ページ:
+ + +
本発明は、上述の問題に鑑みてなされたもので、造粒物の堆積形状から素早く造粒物の平均粒度や粒度分布を推定することができる造粒物の粒度推定方法を提供することを目的とする。また、推定した平均粒度や粒度分布に基づいて造粒プロセスを制御することにより所望の大きさの造粒物を安定的に製造することができる造粒プロセスの制御方法を提供することを目的とする。
本発明の造粒物の粒度推定方法は、鉱石の造粒プロセスにおいて造粒した造粒物を運搬機械に落下させて当該運搬機械上に堆積しながら運搬する際に、前記運搬機械上における
造粒物の堆積形状に基づいて、前記造粒物の平均粒度及び/又は粒度分布を推定することを特徴とする。
なお、本発明にかかる造粒物の粒度推定方法の最も好ましい形態は、鉱石の造粒プロセスにおいて造粒した造粒物を運搬機械に落下させて当該運搬機械上に堆積しながら運搬する際に、前記造粒プロセスにて造粒した造粒物を運搬機械に落下させて検量線を作成し、作成した検量線を用いることで、前記運搬機械上における造粒物の堆積ピーク位置、堆積ピーク高さをそれぞれ平均粒度、標準偏差に換算し、換算した結果に基づいて、前記造粒物の平均粒度及び/又は粒度分布を推定することを特徴とする。
鉱石は、焼成、か焼、還元、化合などの利用目的によって、所定の大きさの塊にする必要がある。鉱石を所定の大きさの塊にする処理として、造粒プロセスというものがある。
造粒プロセスでは、例えば、小さな粒状の鉱石、水及びバインダーを、回転するディスクペレタイザに投入し、これら原料(鉱石、水、バインダー)をディスクペレタイザ上で転動させることにより、鉱石(原料)を所定の大きさの塊にする。以降、造粒物プロセスで所定の大きさにした鉱石(原料)のことを造粒物という。
+ + +
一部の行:
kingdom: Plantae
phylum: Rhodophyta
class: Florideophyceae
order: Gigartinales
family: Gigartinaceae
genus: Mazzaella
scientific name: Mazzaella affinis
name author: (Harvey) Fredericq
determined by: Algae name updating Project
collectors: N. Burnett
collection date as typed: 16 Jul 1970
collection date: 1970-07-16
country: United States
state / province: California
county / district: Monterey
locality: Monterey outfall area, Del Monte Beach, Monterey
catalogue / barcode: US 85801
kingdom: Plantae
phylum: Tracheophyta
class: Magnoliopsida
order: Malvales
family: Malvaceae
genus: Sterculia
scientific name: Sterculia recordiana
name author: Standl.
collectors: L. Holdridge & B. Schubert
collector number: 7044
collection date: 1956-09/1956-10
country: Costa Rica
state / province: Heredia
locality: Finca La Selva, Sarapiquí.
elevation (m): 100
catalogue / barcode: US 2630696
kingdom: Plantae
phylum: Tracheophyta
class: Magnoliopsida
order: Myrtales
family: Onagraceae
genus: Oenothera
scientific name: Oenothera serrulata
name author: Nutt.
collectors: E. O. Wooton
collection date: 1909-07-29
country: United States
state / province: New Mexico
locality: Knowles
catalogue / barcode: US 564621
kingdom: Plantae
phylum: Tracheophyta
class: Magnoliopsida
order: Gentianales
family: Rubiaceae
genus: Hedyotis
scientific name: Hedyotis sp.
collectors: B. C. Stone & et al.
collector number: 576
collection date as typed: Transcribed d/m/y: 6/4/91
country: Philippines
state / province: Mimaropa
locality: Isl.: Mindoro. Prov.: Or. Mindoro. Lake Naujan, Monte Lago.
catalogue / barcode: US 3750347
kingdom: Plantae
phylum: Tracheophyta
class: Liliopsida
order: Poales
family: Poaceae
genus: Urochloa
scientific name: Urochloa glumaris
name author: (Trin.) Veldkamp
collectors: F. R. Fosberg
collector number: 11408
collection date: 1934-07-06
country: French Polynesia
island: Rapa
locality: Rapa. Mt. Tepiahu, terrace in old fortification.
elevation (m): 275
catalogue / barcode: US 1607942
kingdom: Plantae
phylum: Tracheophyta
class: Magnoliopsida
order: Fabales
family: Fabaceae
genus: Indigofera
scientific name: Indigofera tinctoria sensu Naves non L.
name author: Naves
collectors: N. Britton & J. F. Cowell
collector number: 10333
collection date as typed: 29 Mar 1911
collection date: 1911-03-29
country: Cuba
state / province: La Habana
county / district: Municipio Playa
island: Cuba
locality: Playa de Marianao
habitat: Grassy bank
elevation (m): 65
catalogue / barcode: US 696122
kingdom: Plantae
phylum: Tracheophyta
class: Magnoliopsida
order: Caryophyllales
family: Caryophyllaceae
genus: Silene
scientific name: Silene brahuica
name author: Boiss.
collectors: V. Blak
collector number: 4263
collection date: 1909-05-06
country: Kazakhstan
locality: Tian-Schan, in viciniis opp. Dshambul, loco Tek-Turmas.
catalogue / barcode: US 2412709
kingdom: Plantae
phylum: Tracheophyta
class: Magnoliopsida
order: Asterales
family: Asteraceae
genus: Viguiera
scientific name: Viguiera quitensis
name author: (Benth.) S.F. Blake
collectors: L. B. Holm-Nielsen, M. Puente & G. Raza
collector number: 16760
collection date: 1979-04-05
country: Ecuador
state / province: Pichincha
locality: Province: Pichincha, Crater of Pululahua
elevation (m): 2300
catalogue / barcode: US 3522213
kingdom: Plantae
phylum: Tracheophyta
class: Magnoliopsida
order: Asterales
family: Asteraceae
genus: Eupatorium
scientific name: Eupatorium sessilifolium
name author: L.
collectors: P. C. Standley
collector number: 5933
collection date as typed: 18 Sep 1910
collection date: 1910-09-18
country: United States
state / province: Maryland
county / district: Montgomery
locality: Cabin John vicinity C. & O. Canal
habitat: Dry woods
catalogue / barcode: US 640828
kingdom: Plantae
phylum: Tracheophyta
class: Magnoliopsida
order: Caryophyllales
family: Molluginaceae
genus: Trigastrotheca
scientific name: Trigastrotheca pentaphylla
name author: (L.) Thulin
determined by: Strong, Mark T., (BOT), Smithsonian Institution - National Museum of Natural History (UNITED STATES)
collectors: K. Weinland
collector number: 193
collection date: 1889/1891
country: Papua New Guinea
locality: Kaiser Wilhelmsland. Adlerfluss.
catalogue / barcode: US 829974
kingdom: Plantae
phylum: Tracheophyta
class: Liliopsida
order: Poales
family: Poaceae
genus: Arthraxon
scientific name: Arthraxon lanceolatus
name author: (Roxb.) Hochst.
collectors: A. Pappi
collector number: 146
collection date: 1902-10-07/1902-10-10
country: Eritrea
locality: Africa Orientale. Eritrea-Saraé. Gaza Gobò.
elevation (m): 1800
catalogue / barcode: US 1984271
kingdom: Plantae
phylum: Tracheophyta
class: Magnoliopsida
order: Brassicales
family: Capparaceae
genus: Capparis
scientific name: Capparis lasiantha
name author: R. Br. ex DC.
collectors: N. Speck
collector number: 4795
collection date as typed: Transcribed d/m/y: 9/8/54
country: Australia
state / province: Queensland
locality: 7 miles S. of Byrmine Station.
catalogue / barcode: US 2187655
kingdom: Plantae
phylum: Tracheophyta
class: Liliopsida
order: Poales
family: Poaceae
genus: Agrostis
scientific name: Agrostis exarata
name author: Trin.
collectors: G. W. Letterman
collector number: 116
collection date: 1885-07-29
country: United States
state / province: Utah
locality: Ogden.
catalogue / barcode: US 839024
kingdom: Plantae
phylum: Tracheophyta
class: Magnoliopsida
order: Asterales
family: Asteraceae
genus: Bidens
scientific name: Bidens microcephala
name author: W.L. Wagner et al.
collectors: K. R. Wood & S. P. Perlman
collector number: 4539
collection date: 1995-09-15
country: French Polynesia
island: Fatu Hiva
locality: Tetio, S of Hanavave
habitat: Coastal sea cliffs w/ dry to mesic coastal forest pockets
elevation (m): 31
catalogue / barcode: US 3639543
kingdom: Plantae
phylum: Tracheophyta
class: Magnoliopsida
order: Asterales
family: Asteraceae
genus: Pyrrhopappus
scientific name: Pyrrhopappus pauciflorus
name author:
+ + +
課題の内容:
(a) 上のページのうち、「なお、本発明にかかる造粒物の」から「粒プロセスというものがある。」までの部分を書き写してください。
(b) 上の行の最初の行から「genus: Urochloa」を含む行までを、両端の行も含めて一字一句違えずに書き出してください。

課題ごとの解答:
(a)
なお、本発明にかかる造粒物の粒度推定方法の最も好ましい形態は、鉱石の造粒プロセスにおいて造粒した造粒物を運搬機械に落下させて当該運搬機械上に堆積しながら運搬する際に、前記造粒プロセスにて造粒した造粒物を運搬機械に落下させて検量線を作成し、作成した検量線を用いることで、前記運搬機械上における造粒物の堆積ピーク位置、堆積ピーク高さをそれぞれ平均粒度、標準偏差に換算し、換算した結果に基づいて、前記造粒物の平均粒度及び/又は粒度分布を推定することを特徴とする。
鉱石は、焼成、か焼、還元、化合などの利用目的によって、所定の大きさの塊にする必要がある。鉱石を所定の大きさの塊にする処理として、造粒プロセスというものがある。

(b)
kingdom: Plantae
phylum: Rhodophyta
class: Florideophyceae
order: Gigartinales
family: Gigartinaceae
genus: Mazzaella
scientific name: Mazzaella affinis
name author: (Harvey) Fredericq
determined by: Algae name updating Project
collectors: N. Burnett
collection date as typed: 16 Jul 1970
collection date: 1970-07-16
country: United States
state / province: California
county / district: Monterey
locality: Monterey outfall area, Del Monte Beach, Monterey
catalogue / barcode: US 85801
kingdom: Plantae
phylum: Tracheophyta
class: Magnoliopsida
order: Malvales
family: Malvaceae
genus: Sterculia
scientific name: Sterculia recordiana
name author: Standl.
collectors: L. Holdridge & B. Schubert
collector number: 7044
collection date: 1956-09/1956-10
country: Costa Rica
state / province: Heredia
locality: Finca La Selva, Sarapiquí.
elevation (m): 100
catalogue / barcode: US 2630696
kingdom: Plantae
phylum: Tracheophyta
class: Magnoliopsida
order: Myrtales
family: Onagraceae
genus: Oenothera
scientific name: Oenothera serrulata
name author: Nutt.
collectors: E. O. Wooton
collection date: 1909-07-29
country: United States
state / province: New Mexico
locality: Knowles
catalogue / barcode: US 564621
kingdom: Plantae
phylum: Tracheophyta
class: Magnoliopsida
order: Gentianales
family: Rubiaceae
genus: Hedyotis
scientific name: Hedyotis sp.
collectors: B. C. Stone & et al.
collector number: 576
collection date as typed: Transcribed d/m/y: 6/4/91
country: Philippines
state / province: Mimaropa
locality: Isl.: Mindoro. Prov.: Or. Mindoro. Lake Naujan, Monte Lago.
catalogue / barcode: US 3750347
kingdom: Plantae
phylum: Tracheophyta
class: Liliopsida
order: Poales
family: Poaceae
genus: Urochloa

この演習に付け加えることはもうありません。